## Excerpt provided:
This pension would be based on your final pensionable salary and pensionable service at the date of retirement. The Group also has the discretion to increase the number of years of pensionable service to the maximum you would have completed if you'd retired at normal retirement age.
After you retire, your pension will increase on 1 April each year. You can find out more in the pensioner section.
From April 2015 members of Defined Contribution (DC) schemes can choose to take as much cash from their pension savings as they like (although only 25% can be tax-free). In addition, once members reach retirement their pension savings can be taken gradually rather than all in one go.
At the moment members of Defined Benefit (DB) schemes aren't able to use their pension savings in this way without transferring them to a DC scheme.
Before 6 April 2016, the State Pension was made up of the Basic State Pension (BSP) and the State Second Pension (S2P). From 6 April 2016, this was replaced by a new flat-rate State Pension.

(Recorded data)
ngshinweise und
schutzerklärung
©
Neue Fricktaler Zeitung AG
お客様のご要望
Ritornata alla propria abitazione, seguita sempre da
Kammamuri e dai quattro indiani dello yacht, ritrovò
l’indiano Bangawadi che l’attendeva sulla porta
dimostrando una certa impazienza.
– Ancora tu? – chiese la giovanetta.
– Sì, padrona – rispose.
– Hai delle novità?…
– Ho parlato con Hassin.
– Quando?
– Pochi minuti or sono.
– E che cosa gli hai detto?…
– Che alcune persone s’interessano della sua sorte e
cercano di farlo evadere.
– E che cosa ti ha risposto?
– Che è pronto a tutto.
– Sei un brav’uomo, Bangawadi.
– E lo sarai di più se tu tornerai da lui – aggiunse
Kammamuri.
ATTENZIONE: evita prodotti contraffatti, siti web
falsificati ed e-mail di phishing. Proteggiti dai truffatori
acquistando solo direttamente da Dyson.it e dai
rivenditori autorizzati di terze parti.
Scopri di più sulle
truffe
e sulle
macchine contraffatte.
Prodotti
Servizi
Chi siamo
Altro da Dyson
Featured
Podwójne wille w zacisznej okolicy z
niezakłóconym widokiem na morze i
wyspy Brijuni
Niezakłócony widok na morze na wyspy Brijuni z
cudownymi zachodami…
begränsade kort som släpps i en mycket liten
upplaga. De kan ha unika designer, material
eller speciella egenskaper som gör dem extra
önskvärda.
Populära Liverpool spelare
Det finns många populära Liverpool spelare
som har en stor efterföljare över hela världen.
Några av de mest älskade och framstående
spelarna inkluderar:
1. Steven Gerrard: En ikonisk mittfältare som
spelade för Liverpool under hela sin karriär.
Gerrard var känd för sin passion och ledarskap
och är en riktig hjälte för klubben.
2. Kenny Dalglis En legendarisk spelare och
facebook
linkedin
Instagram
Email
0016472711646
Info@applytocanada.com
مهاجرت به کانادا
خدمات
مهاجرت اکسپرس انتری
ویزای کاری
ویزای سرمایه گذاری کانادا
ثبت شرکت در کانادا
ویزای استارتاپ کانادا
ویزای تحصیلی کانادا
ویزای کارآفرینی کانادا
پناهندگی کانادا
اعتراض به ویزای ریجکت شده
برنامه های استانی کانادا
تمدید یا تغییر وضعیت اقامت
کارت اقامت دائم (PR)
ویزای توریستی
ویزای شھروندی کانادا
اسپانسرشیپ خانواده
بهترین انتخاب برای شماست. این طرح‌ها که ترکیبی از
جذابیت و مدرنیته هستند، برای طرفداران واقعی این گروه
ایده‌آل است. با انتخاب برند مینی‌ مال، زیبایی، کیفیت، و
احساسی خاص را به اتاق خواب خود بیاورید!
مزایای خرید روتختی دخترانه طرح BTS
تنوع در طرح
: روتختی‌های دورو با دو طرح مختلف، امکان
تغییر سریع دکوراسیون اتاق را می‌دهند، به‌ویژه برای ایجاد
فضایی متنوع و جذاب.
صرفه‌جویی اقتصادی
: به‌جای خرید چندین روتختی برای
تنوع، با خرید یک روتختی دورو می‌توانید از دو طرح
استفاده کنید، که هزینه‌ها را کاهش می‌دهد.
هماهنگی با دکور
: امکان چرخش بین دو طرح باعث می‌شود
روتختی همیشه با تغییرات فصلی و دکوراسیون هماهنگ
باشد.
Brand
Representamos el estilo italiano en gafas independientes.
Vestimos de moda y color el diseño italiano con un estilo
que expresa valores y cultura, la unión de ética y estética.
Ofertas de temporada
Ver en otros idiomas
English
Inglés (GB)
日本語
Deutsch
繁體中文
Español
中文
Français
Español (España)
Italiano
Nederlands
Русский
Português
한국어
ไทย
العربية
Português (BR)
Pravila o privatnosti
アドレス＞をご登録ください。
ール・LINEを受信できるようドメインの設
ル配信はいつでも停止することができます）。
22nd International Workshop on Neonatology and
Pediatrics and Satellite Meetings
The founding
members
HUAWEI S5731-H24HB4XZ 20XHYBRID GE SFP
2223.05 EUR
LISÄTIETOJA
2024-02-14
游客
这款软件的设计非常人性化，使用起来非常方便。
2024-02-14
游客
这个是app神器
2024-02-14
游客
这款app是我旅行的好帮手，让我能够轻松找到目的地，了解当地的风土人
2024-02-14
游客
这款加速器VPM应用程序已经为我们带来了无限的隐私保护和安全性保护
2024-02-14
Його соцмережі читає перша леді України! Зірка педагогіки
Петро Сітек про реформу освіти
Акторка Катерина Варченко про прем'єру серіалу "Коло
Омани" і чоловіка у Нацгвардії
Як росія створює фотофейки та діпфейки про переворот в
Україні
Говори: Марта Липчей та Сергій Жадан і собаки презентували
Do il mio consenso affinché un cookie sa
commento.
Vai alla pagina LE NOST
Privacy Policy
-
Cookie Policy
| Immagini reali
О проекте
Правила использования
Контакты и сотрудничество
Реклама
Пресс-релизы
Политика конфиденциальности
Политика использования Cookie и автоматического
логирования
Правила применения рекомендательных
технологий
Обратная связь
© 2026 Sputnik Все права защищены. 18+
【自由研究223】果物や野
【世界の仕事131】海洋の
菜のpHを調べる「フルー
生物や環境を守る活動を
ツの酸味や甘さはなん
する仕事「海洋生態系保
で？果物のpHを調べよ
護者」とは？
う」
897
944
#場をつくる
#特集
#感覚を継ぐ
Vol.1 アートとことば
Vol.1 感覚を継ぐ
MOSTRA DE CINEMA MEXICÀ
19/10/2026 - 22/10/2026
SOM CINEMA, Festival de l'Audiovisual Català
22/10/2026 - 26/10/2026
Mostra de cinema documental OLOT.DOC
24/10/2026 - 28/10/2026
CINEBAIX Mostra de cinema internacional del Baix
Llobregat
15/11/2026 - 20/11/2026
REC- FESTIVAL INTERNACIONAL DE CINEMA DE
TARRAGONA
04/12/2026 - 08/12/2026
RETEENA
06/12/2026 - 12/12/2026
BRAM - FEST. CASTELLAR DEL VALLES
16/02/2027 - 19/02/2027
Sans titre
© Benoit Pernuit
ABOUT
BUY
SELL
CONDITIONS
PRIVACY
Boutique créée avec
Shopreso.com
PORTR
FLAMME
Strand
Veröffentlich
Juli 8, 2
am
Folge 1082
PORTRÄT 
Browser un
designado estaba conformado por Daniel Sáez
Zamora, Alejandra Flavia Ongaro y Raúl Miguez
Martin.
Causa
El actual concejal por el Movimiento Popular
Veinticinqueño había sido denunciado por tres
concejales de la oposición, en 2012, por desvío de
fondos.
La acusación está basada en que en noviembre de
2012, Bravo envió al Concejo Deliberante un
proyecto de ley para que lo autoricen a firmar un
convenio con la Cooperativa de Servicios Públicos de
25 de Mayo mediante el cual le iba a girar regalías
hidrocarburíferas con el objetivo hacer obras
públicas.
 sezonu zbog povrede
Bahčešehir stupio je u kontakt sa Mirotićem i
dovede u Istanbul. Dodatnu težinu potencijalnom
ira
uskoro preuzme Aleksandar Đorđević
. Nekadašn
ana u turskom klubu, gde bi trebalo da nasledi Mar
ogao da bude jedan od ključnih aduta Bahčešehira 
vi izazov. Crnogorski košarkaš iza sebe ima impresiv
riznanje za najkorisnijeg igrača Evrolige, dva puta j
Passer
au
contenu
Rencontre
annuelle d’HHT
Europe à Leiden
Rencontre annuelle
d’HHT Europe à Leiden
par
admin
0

## Your tasks:
1. Repeat everything in the pension excerpt from "Before 6 April" down to "flat-rate State Pension.".
2. For each statement, answer yes or no according to the pension excerpt, and quote the words that decide it.
(a) After retirement, the pension goes up on 1 April every year.
(b) From April 2015, members of DC schemes can take all of their pension savings tax-free.
(c) From 6 April 2016, a new flat-rate State Pension replaced the Basic State Pension and the State Second Pension.
The listing comes from a separate source, not from the pension excerpt.

## Responses to the exercise:
1.
Before 6 April 2016, the State Pension was made up of the Basic State Pension (BSP) and the State Second Pension (S2P). From 6 April 2016, this was replaced by a new flat-rate State Pension.

2.
(a) Yes: "After you retire, your pension will increase on 1 April each year."
(b) No: "(although only 25% can be tax-free)"
(c) Yes: "From 6 April 2016, this was replaced by a new flat-rate State Pension."